Source material section start
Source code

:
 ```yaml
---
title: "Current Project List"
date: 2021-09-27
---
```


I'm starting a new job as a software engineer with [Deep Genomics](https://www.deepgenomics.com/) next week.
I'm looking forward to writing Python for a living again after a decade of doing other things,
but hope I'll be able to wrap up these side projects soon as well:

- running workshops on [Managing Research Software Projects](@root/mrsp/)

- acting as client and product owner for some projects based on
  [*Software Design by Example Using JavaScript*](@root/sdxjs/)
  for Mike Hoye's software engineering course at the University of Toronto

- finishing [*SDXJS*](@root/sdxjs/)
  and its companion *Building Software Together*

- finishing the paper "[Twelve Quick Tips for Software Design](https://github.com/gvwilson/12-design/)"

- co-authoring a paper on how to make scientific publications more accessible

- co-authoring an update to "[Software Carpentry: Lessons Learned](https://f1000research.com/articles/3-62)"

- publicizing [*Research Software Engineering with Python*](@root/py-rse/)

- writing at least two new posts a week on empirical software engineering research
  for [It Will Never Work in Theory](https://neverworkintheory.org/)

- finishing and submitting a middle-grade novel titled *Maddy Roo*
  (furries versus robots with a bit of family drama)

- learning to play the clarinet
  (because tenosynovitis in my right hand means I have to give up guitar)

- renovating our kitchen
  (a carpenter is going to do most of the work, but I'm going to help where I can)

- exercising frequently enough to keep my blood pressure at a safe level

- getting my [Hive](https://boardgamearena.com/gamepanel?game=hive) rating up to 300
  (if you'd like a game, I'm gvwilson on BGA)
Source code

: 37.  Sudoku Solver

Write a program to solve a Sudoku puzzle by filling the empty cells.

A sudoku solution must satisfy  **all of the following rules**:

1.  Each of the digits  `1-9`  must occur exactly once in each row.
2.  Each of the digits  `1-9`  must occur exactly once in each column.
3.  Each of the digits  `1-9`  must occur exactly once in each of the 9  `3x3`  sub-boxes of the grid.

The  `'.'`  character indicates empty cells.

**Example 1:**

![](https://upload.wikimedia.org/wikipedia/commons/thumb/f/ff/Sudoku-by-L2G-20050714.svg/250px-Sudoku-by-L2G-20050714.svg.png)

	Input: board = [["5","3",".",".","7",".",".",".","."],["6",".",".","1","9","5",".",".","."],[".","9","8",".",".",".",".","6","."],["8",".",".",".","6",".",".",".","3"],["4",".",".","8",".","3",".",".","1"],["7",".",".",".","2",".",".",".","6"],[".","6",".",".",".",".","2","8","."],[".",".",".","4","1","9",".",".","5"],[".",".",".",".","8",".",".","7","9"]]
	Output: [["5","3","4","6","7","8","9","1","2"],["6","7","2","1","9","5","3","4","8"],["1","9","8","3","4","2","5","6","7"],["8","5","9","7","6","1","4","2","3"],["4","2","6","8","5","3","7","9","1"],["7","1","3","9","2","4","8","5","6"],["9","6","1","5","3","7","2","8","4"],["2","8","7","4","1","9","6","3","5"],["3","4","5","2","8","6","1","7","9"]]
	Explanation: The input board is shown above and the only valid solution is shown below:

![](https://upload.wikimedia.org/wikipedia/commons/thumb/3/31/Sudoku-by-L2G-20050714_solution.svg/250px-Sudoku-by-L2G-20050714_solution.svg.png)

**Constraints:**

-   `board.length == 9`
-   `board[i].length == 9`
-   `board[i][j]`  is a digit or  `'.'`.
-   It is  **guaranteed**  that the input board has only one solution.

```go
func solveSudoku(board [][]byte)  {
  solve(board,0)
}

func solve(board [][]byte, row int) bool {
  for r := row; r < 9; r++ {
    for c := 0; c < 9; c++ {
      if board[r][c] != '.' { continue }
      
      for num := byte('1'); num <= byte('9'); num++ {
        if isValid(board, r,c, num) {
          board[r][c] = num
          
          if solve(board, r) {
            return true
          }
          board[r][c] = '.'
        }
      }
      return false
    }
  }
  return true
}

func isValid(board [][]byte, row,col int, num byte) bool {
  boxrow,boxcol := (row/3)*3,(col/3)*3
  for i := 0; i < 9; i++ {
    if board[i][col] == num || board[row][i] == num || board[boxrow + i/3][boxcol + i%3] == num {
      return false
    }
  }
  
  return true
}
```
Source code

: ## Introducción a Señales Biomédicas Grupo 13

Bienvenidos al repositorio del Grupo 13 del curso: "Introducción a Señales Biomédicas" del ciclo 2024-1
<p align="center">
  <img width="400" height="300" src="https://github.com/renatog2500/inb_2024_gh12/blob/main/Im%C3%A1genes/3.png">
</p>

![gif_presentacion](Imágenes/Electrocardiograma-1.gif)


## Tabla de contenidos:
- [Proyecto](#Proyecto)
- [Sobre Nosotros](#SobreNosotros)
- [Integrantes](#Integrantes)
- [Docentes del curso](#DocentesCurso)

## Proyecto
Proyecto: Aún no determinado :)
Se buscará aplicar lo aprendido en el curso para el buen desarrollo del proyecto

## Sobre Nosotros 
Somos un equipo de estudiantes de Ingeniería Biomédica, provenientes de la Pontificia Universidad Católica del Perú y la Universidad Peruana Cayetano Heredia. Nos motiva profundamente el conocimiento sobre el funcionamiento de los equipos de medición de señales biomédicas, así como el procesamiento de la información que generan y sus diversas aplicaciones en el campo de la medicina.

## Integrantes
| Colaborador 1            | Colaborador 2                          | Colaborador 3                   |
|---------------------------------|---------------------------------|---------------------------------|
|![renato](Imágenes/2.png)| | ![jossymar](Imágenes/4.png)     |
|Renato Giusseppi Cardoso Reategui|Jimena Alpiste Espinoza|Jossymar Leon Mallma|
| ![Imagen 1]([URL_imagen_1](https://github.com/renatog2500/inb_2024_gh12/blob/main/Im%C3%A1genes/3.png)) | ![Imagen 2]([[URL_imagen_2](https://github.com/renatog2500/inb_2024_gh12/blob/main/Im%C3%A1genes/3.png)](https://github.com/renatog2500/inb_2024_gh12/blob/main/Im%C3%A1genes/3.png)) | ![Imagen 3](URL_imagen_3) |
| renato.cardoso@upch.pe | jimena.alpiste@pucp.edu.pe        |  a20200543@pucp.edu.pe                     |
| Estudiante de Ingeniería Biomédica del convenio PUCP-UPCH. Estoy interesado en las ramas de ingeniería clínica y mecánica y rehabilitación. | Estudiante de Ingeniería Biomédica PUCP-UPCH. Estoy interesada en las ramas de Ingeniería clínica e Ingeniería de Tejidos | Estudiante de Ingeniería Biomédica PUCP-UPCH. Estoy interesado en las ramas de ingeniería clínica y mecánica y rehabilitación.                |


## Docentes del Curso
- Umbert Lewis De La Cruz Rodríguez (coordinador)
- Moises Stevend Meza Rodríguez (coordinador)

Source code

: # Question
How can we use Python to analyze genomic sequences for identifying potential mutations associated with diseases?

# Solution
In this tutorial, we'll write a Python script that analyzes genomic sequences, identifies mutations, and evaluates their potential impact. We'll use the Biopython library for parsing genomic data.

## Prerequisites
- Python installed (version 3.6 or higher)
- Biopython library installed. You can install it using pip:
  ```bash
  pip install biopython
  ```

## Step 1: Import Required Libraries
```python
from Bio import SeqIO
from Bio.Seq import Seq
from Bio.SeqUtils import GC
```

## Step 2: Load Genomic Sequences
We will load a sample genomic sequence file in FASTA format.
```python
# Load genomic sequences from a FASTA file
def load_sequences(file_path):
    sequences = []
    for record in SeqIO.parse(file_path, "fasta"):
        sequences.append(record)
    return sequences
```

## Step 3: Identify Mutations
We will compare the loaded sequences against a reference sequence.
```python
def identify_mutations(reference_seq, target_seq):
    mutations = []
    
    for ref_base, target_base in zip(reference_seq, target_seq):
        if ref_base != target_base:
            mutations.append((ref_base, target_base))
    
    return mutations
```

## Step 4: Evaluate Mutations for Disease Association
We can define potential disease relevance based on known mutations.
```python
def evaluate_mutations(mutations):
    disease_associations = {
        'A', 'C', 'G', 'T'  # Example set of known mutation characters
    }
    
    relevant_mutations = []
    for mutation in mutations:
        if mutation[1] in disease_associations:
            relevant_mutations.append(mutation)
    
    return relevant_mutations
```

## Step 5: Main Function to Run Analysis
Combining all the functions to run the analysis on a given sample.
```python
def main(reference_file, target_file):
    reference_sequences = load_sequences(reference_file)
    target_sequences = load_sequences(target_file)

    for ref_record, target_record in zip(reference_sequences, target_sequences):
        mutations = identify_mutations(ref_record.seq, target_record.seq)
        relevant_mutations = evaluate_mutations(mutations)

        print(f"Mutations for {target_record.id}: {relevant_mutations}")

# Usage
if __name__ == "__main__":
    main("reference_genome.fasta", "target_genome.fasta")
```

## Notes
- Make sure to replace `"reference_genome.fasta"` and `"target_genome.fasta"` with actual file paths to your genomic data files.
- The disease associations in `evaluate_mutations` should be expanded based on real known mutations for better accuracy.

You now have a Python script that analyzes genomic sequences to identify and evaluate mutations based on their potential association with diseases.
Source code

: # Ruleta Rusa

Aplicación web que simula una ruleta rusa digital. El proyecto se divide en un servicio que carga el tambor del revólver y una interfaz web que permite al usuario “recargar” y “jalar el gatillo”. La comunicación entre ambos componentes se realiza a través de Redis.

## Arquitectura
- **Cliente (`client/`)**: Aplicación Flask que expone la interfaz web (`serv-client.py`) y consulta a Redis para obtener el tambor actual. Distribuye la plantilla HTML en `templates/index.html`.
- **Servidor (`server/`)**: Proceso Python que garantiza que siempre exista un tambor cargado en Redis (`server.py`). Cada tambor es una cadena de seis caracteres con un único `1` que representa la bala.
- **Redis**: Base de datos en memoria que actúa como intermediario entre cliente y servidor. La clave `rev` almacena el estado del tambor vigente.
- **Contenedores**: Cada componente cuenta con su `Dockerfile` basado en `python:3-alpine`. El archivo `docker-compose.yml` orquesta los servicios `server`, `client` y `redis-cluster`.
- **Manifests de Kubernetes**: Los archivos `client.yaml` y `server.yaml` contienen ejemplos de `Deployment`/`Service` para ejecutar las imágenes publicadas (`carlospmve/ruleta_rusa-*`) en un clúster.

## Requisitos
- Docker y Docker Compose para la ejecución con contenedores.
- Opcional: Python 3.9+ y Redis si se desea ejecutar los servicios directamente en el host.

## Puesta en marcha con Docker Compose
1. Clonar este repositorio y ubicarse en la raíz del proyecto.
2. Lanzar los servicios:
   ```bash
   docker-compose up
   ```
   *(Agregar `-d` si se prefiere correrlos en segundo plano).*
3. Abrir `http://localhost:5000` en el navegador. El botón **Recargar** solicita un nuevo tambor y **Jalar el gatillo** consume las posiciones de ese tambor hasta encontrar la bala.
Source material section end
## Exercise instructions:
From the very first line of the records down to the line with "but hope I'll", please write out each line exactly, including both ends and no other lines.

## Solved exercise:
Source code

:
 ```yaml
---
title: "Current Project List"
date: 2021-09-27
---
```


I'm starting a new job as a software engineer with [Deep Genomics](https://www.deepgenomics.com/) next week.
I'm looking forward to writing Python for a living again after a decade of doing other things,
but hope I'll be able to wrap up these side projects soon as well:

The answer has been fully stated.